Return the full listing unchanged, apart from leaving out its images.

BEGIN Input data

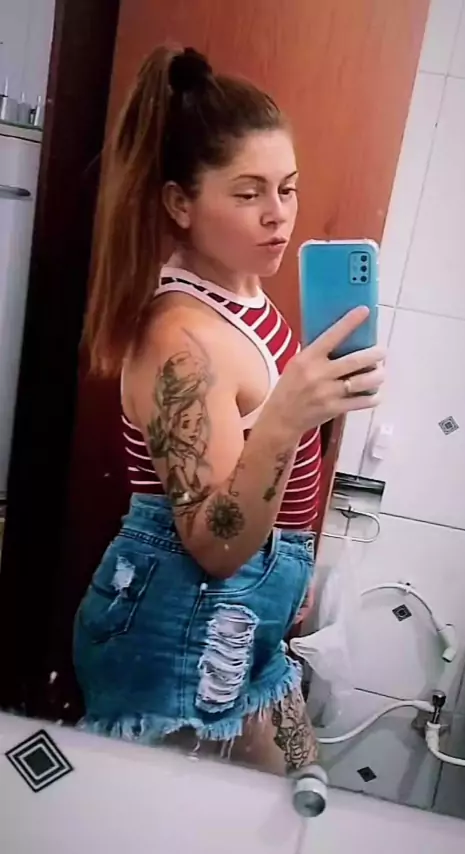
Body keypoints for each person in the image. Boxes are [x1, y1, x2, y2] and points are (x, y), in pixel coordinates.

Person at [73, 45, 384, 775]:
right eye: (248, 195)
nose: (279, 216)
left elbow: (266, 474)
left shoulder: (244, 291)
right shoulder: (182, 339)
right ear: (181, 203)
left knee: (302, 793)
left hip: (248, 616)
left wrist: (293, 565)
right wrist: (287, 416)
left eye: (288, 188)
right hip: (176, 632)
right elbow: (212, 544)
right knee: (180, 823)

END Input data

## Expected answer
Body keypoints for each person in the image. Boxes are [x1, y1, x2, y2] and points are (x, y), in pixel coordinates.

Person at [73, 45, 384, 775]:
right eye: (248, 195)
nose: (279, 216)
left elbow: (266, 474)
left shoulder: (244, 291)
right shoulder: (182, 339)
right ear: (181, 203)
left knee: (302, 793)
left hip: (248, 616)
left wrist: (293, 565)
right wrist: (287, 416)
left eye: (288, 188)
right hip: (176, 632)
right elbow: (212, 544)
right knee: (180, 823)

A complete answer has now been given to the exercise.